La transmission de préjugés toxiques de l’humain à la machine préoccupe de plus en plus les experts. « L’application aveugle de l’apprentissage-machine risque d’amplifier les biais qui sont présents dans les données », à moins que les robots ne soient explicitement programmés pour les éviter, préviennent Tolga Bolukbasi et ses collègues dans un article paru en 2016 dans le recueil Advances in Neural Information Processing Systems.

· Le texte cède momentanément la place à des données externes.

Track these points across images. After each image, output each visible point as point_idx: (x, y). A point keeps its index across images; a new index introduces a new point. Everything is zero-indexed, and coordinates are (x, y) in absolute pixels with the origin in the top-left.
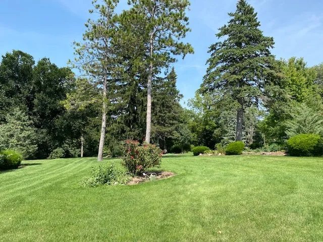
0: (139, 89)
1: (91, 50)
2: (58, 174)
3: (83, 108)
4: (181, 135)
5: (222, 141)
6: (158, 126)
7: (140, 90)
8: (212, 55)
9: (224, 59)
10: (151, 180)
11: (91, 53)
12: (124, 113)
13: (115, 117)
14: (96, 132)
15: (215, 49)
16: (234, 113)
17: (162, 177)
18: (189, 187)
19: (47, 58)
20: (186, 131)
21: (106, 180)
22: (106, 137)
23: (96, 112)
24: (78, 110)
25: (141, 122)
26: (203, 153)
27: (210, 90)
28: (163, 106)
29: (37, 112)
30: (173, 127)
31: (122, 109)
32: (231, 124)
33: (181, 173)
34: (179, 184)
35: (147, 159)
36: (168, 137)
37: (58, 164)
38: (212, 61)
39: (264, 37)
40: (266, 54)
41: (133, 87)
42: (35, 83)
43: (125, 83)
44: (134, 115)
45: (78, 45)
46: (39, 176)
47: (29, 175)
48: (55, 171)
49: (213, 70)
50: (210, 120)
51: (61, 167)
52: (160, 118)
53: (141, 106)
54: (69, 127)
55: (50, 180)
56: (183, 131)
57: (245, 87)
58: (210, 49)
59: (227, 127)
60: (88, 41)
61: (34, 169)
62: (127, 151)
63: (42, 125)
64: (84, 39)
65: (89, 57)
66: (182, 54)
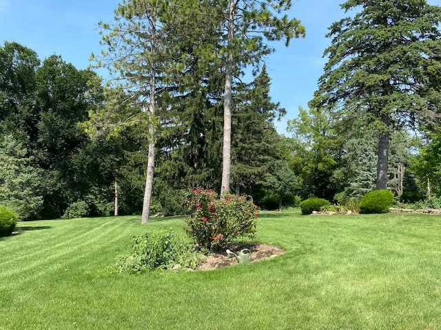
0: (208, 103)
1: (128, 37)
2: (76, 247)
3: (117, 135)
4: (279, 179)
5: (346, 189)
6: (240, 165)
7: (209, 105)
8: (335, 40)
9: (356, 47)
10: (241, 262)
11: (129, 42)
12: (183, 143)
13: (168, 150)
14: (139, 176)
15: (339, 30)
16: (369, 142)
17: (259, 257)
18: (318, 279)
19: (58, 55)
20: (286, 173)
21: (159, 262)
22: (156, 182)
23: (138, 141)
24: (108, 138)
25: (211, 158)
26: (318, 210)
27: (330, 101)
28: (248, 131)
29: (44, 141)
30: (265, 167)
31: (179, 138)
32: (364, 161)
33: (294, 248)
34: (296, 272)
35: (232, 222)
36: (257, 183)
37: (75, 229)
38: (334, 52)
39: (428, 6)
40: (431, 37)
41: (197, 100)
42: (39, 96)
43: (185, 94)
44: (199, 146)
45: (106, 27)
46: (43, 251)
47: (28, 248)
48: (70, 241)
49: (336, 67)
50: (325, 154)
51: (80, 234)
52: (243, 152)
53: (212, 130)
54: (94, 167)
55: (60, 258)
56: (281, 173)
57: (395, 95)
58: (330, 31)
59: (357, 165)
60: (123, 20)
61: (37, 236)
62: (194, 208)
63: (51, 163)
64: (116, 19)
65: (125, 48)
66: (284, 38)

Cette équipe formée de chercheurs de Microsoft et de l’Université de Boston a elle aussi décelé des stéréotypes sexuels chez un robot conçu pour traiter le langage. Les chercheurs ont demandé à l’algorithme de compléter l’analogie suivante : l’homme est à la femme ce que le roi est à quoi ? « À la reine », a répondu l’automate. C’est exact. Mais voici d’autres équivalences que la machine a générées en réponse à des énigmes semblables. L’homme est à la femme ce que le chirurgien est à… « l’infirmière » ; ce que le programmeur informatique est à… « la femme au foyer » ; ce que l’architecte est à « la décoratrice » ; ce que le commerçant est à « la ménagère ».

Le féminin de chirurgien, faut-il le préciser, ce n’est pas infirmière. C’est pourtant ce que le robot a conclu après avoir avalé le vaste répertoire de textes qui lui a servi de base à l’apprentissage du langage. (L’algorithme, dans ce cas-ci, avait été entraîné à partir d’articles journalistiques puisés dans l’agrégateur Google News.)

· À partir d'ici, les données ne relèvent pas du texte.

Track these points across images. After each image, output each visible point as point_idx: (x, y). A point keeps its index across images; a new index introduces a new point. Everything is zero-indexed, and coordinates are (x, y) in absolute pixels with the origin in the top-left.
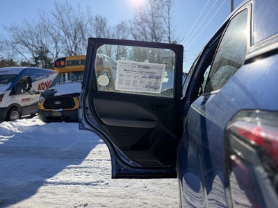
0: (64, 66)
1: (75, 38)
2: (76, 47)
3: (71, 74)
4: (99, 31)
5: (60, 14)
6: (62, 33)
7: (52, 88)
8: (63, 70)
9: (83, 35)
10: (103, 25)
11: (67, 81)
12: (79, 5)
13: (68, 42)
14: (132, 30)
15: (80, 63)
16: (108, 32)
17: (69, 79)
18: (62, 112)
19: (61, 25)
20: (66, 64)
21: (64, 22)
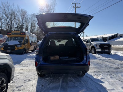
0: (11, 35)
1: (11, 19)
2: (11, 23)
3: (13, 38)
4: (23, 16)
5: (4, 7)
6: (4, 16)
7: (6, 42)
9: (15, 17)
10: (24, 14)
12: (14, 4)
13: (7, 20)
18: (10, 51)
19: (4, 12)
21: (6, 11)
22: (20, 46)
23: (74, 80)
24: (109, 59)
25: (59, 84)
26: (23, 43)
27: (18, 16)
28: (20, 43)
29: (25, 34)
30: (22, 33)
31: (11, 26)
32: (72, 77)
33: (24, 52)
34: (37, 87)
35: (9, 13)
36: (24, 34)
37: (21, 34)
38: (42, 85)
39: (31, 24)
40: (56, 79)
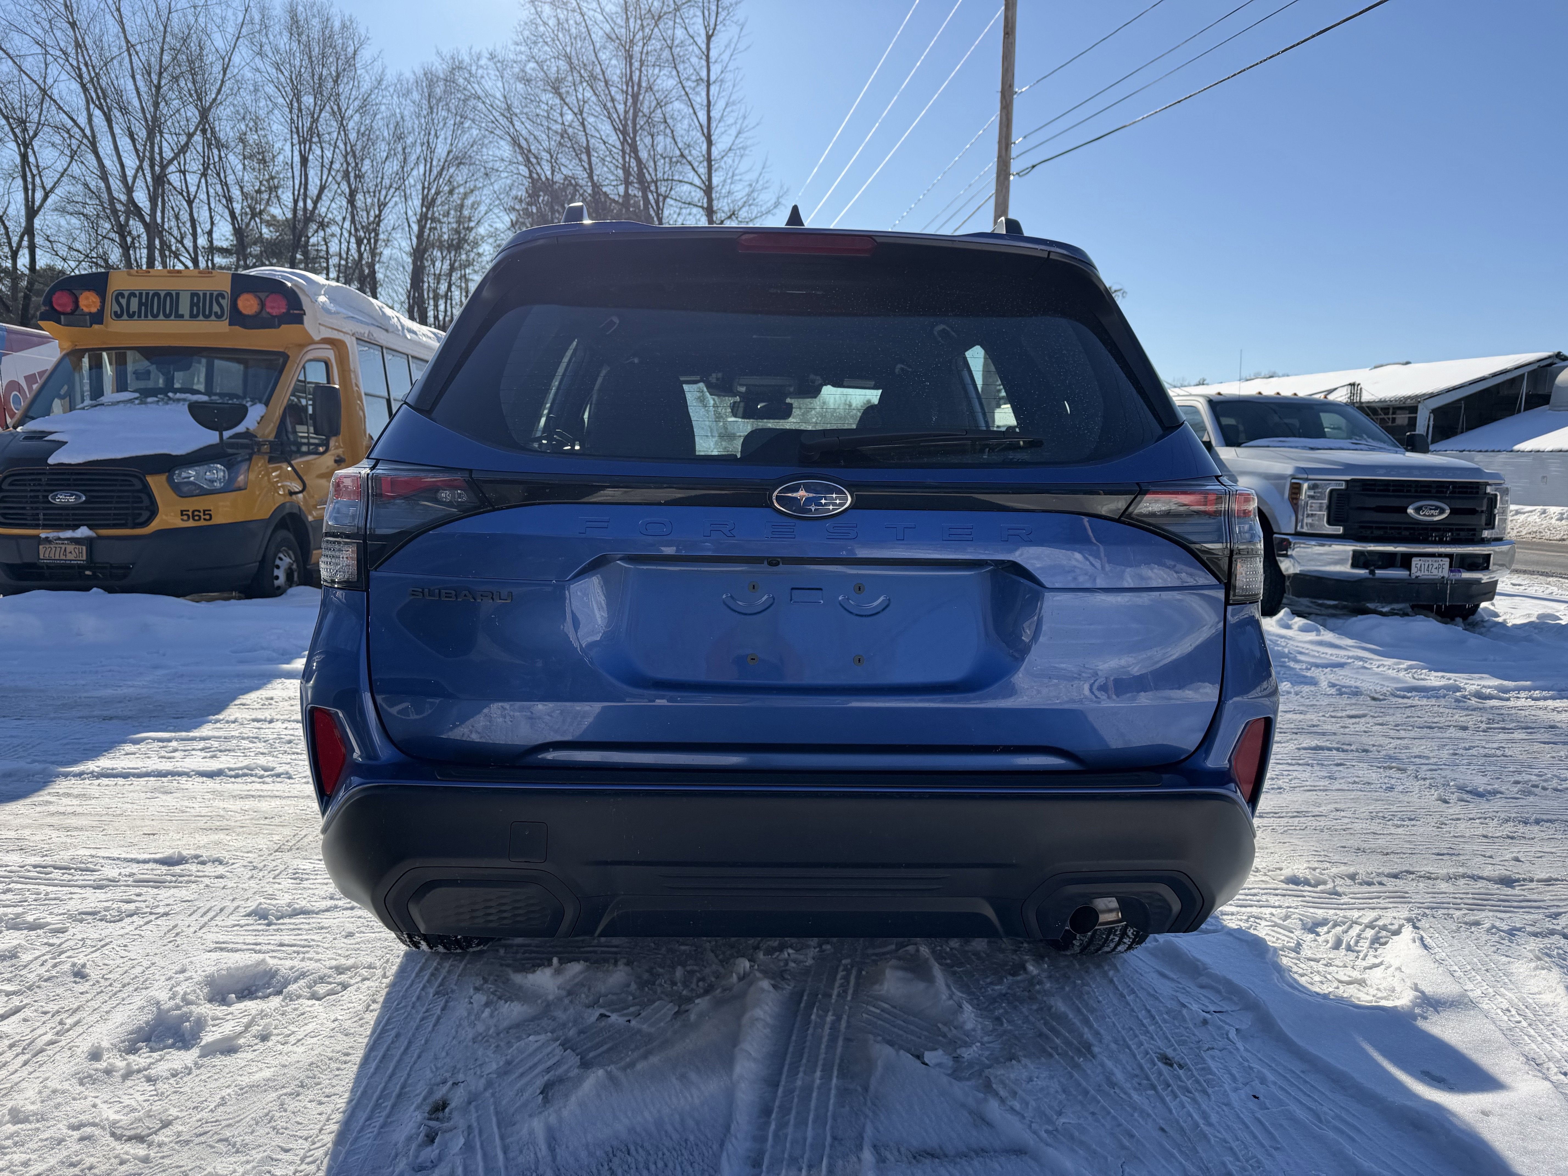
0: (98, 318)
1: (154, 128)
2: (160, 180)
3: (134, 363)
4: (308, 100)
6: (68, 90)
7: (32, 426)
8: (90, 337)
9: (204, 114)
11: (109, 394)
13: (105, 146)
14: (509, 112)
15: (184, 307)
16: (363, 109)
17: (121, 386)
18: (88, 542)
19: (63, 36)
20: (111, 306)
21: (82, 19)
22: (217, 472)
23: (969, 1016)
24: (1472, 683)
25: (730, 1094)
26: (269, 432)
27: (246, 97)
28: (211, 437)
29: (298, 319)
30: (248, 304)
31: (154, 229)
32: (937, 971)
33: (285, 561)
34: (341, 1137)
35: (130, 46)
36: (277, 307)
37: (237, 318)
38: (439, 1108)
39: (416, 202)
40: (683, 1002)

Des clichés sexistes ont déjà contaminé le système de traduction automatique de Google.

Le phénomène a des répercussions bien réelles dans nos vies quotidiennes. Des clichés sexistes ont déjà contaminé le système de traduction automatique de Google, par exemple. On le constate lorsqu’on lui soumet des phrases dans des langues qui n’ont pas de genre grammatical, comme le turc, et que l’application doit choisir entre le féminin et le masculin dans sa traduction. Ainsi, « O bir doktor », une phrase sans genre en turc, devient « Il est médecin » en français, tandis que « O bir hemşire » devient « Elle est infirmière ». Dans l’ambiguïté, le stéréotype l’emporte.

Encore plus inquiétant, certains États américains mettent des algorithmes à la disposition de l’appareil judiciaire afin de guider les juges dans la détermination de la peine, entre autres. Une enquête de ProPublica publiée l’an dernier a révélé que ces programmes surestiment le risque de récidive des Noirs et sous-estiment celui des Blancs.

D’autres cas troublants pourraient se présenter à mesure que l’usage de l’intelligence artificielle se répand, dans le secteur du recrutement, notamment. Des robots conçus pour faire le tri parmi les candidatures pourraient reproduire la discrimination qui existe à l’embauche. Pourraient-ils donner une connotation négative à certains noms à consonance étrangère, par exemple, ou disqualifier les femmes qui postulent pour des emplois traditionnellement masculins ?

L’intelligence artificielle ne nous libérera pas de nos penchants discriminatoires. Pire, si on l’adopte sans réfléchir, elle pourrait même aggraver les injustices de notre société. La révolution ne sera pas robotisée. Ce sont nos cerveaux à nous qu’il faut reprogrammer.